Extrait
________________

Evolution et dynamique des bassins d'emploi en France

Qu'est-ce qu'un bassin d'emploi ?

Une cartographie des bassins d'emploi marquée par l'histoire et les spécialisations économiques des territoires

Les facteurs d'évolution des marchés locaux du travail

Quelles sont les principales configurations de bassins d'emploi en France ?

Quatre grands groupes de bassins d'emploi sont identifiables au travers de l'évolution économique et démographique depuis 1962

L'importance des effets de place et de la tertiairisation

Agir sur les bassins d'emploi : création d'emplois, gestion sociale et attractivité

La problématique d'aménagement du territoire vise à : 

-Agir sur la quantité de travail

-Agir sur les infrastructures et développer l'attractivité

Les évolutions de l'économie française, et plus particulièrement le phénomène de tertiairisation de l'économie, ont fortement modifié la cartographie économique du territoire. L'analyse des données issues des différents recensements montre que la plupart des bassins d'emploi ont été profondément transformés par les évolutions des dernières décennies. Le fort recul de l'agriculture, la désindustrialisation et les nombreuses créations d'emploi tertiaires ont modifié la nature, mais aussi la quantité d'emplois dans chaque bassin.

Qu'est-ce qu'un bassin d'emploi ?

Une cartographie des bassins d'emploi marquée par l'histoire et les spécialisations économiques des territoires

La notion de zone d'emploi est apparue au début des années 19801 . L'objectif était alors de mettre en place un outil d'observation et d'analyse du marché du travail au niveau local. Les déplacements domicile-travail ont constitué la principale variable de définition de ces zones. D'autres variables ont été intégrées afin d'en définir le contour : la nature de l'activité économique dominante, l'accès de la population aux grands équipements et les migrations définitives.

L'INSEE a défini les zones d'emploi, mais la notion de bassin d'emploi (périmètre utilisé par le Ministère du Travail) n'a pas de définition clairement énoncée. Les bassins sont des subdivisions des zones d'emploi et peuvent constituer, pour les pouvoirs publics, des cadres d'action locaux. En effet, certaines institutions locales se réunissent librement pour créer des comités de bassin d'emploi, rassemblant élus, chefs d'entreprises, associations, etc. en vue de mener des actions en faveur de l'emploi.

Les zones et bassins d'emploi sont marqués par des particularités régionales. Inégalement développés, les bassins ont connu des héritages historiques très différents.  Ainsi, il existe des places majeures comme Paris, Lyon et Marseille qui sont des zones d'emploi économiquement denses et situées en aire urbaine. Il y a aussi des bassins en zone rurale, plus touchés par la crise, qui sont handicapés par leur situation démographique et économique (cf. le Morvan ou la Creuse).

________________

Extraits de données
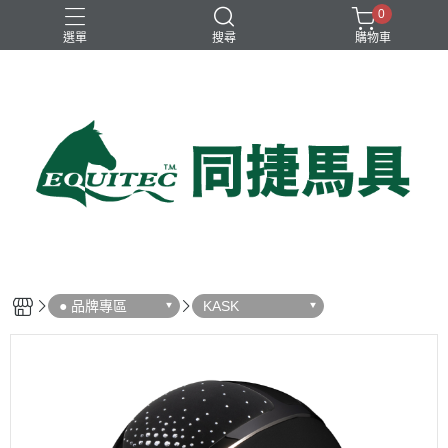
0
選單
搜尋
購物車
兒童比賽馬褲
女用比賽衫
女用比賽馬褲
女用訓練衫
男用比賽衫
● 品牌專區
KASK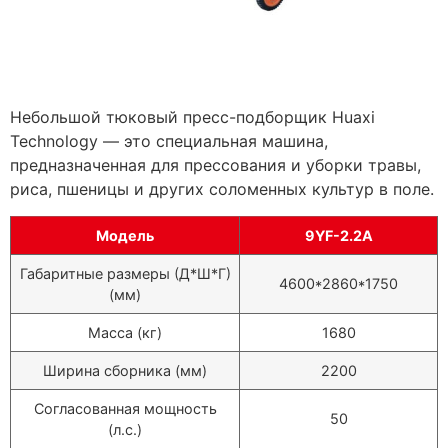
Небольшой тюковый пресс-подборщик Huaxi
Technology — это специальная машина,
предназначенная для прессования и уборки травы,
риса, пшеницы и других соломенных культур в поле.
Модель
9YF-2.2A
Габаритные размеры (Д*Ш*Г)
4600*2860*1750
(мм)
Масса (кг)
1680
Ширина сборника (мм)
2200
Согласованная мощность
50
(л.с.)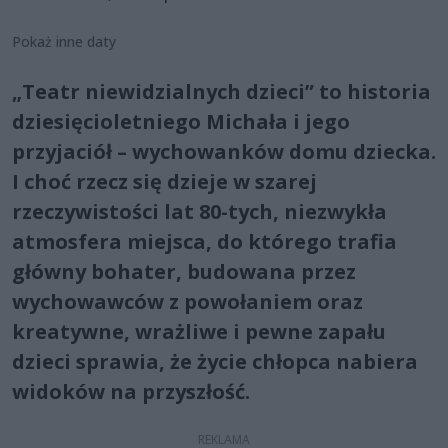
Pokaż inne daty
„Teatr niewidzialnych dzieci” to historia
dziesięcioletniego Michała i jego
przyjaciół – wychowanków domu dziecka.
I choć rzecz się dzieje w szarej
rzeczywistości lat 80-tych, niezwykła
atmosfera miejsca, do którego trafia
główny bohater, budowana przez
wychowawców z powołaniem oraz
kreatywne, wrażliwe i pewne zapału
dzieci sprawia, że życie chłopca nabiera
widoków na przyszłość.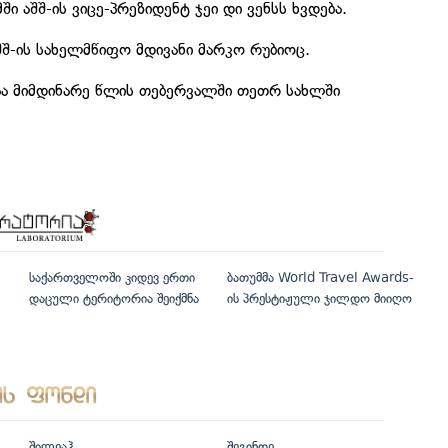
 აშშ-ის ვიცე-პრეზიდენტ ჯეი დი ვენსს ხვდება.
აშშ-ის სახელმწიფო მდივანი მარკო რუბიოც.
აა მიმდინარე წლის თებერვალში თეთრ სახლში
საქართველოში კიდევ ერთი
ბათუმმა World Travel Awards-
დაცული ტერიტორია შეიქმნა
ის პრესტიჟული ჯილდო მიიღო
შილეაჰ
შეგინდე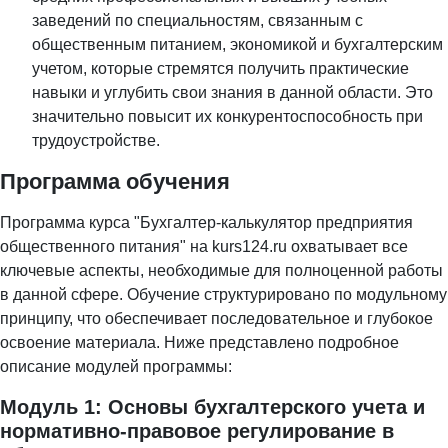
заведений по специальностям, связанным с
общественным питанием, экономикой и бухгалтерским
учетом, которые стремятся получить практические
навыки и углубить свои знания в данной области. Это
значительно повысит их конкурентоспособность при
трудоустройстве.
Программа обучения
Программа курса "Бухгалтер-калькулятор предприятия
общественного питания" на
kurs124.ru
охватывает все
ключевые аспекты, необходимые для полноценной работы
в данной сфере. Обучение структурировано по модульному
принципу, что обеспечивает последовательное и глубокое
освоение материала. Ниже представлено подробное
описание модулей программы:
Модуль 1: Основы бухгалтерского учета и
нормативно-правовое регулирование в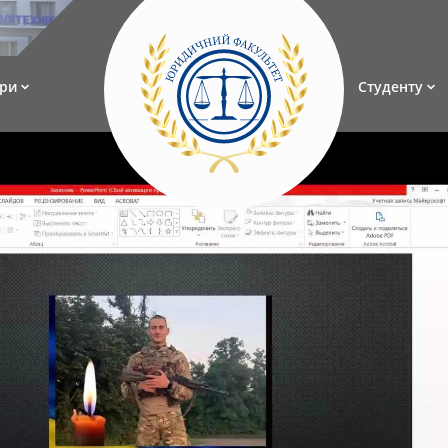
ри
Студенту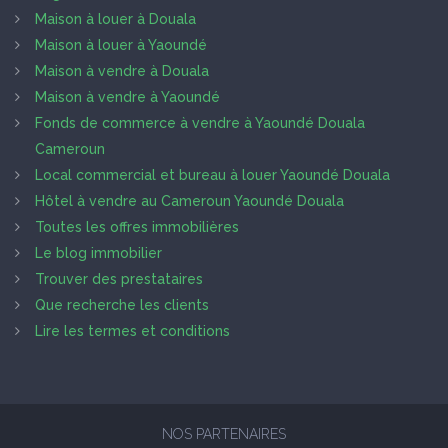
Maison à louer à Douala
Maison à louer à Yaoundé
Maison à vendre à Douala
Maison à vendre à Yaoundé
Fonds de commerce à vendre à Yaoundé Douala
Cameroun
Local commercial et bureau à louer Yaoundé Douala
Hôtel à vendre au Cameroun Yaoundé Douala
Toutes les offres immobilières
Le blog immobilier
Trouver des prestataires
Que recherche les clients
Lire les termes et conditions
NOS PARTENAIRES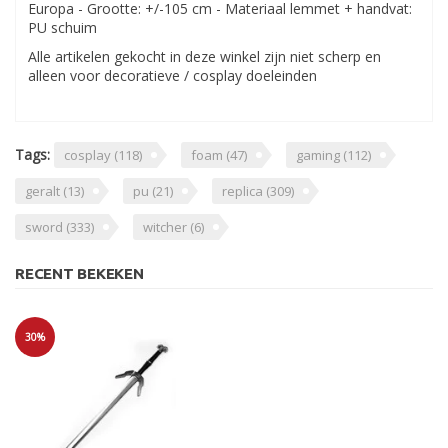
Europa - Grootte: +/-105 cm - Materiaal lemmet + handvat:
PU schuim
Alle artikelen gekocht in deze winkel zijn niet scherp en
alleen voor decoratieve / cosplay doeleinden
Tags:
cosplay
(118)
foam
(47)
gaming
(112)
geralt
(13)
pu
(21)
replica
(309)
sword
(333)
witcher
(6)
RECENT BEKEKEN
30%
Sale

________________

Liste des activités
1. Les affirmations suivantes sont-elles conformes à l'extrait ? Répondez par oui ou par non et citez mot pour mot les termes de l'extrait qui tranchent. (a) Les déplacements domicile-travail ont été la principale variable retenue pour définir les zones d'emploi. (b) L'INSEE a donné une définition claire de la notion de bassin d'emploi. (c) Les bassins d'emploi sont des subdivisions des zones d'emploi.
2. Reproduisez à l'identique le passage de l'extrait compris entre « -Agir sur les » et « dans chaque bassin. », ces deux bornes incluses.

Réponses attendues
1.
(a) Oui : « Les déplacements domicile-travail ont constitué la principale variable de définition de ces zones. »
(b) Non : « L'INSEE a défini les zones d'emploi, mais la notion de bassin d'emploi (périmètre utilisé par le Ministère du Travail) n'a pas de définition clairement énoncée. »
(c) Oui : « Les bassins sont des subdivisions des zones d'emploi »

2.
-Agir sur les infrastructures et développer l'attractivité

Les évolutions de l'économie française, et plus particulièrement le phénomène de tertiairisation de l'économie, ont fortement modifié la cartographie économique du territoire. L'analyse des données issues des différents recensements montre que la plupart des bassins d'emploi ont été profondément transformés par les évolutions des dernières décennies. Le fort recul de l'agriculture, la désindustrialisation et les nombreuses créations d'emploi tertiaires ont modifié la nature, mais aussi la quantité d'emplois dans chaque bassin.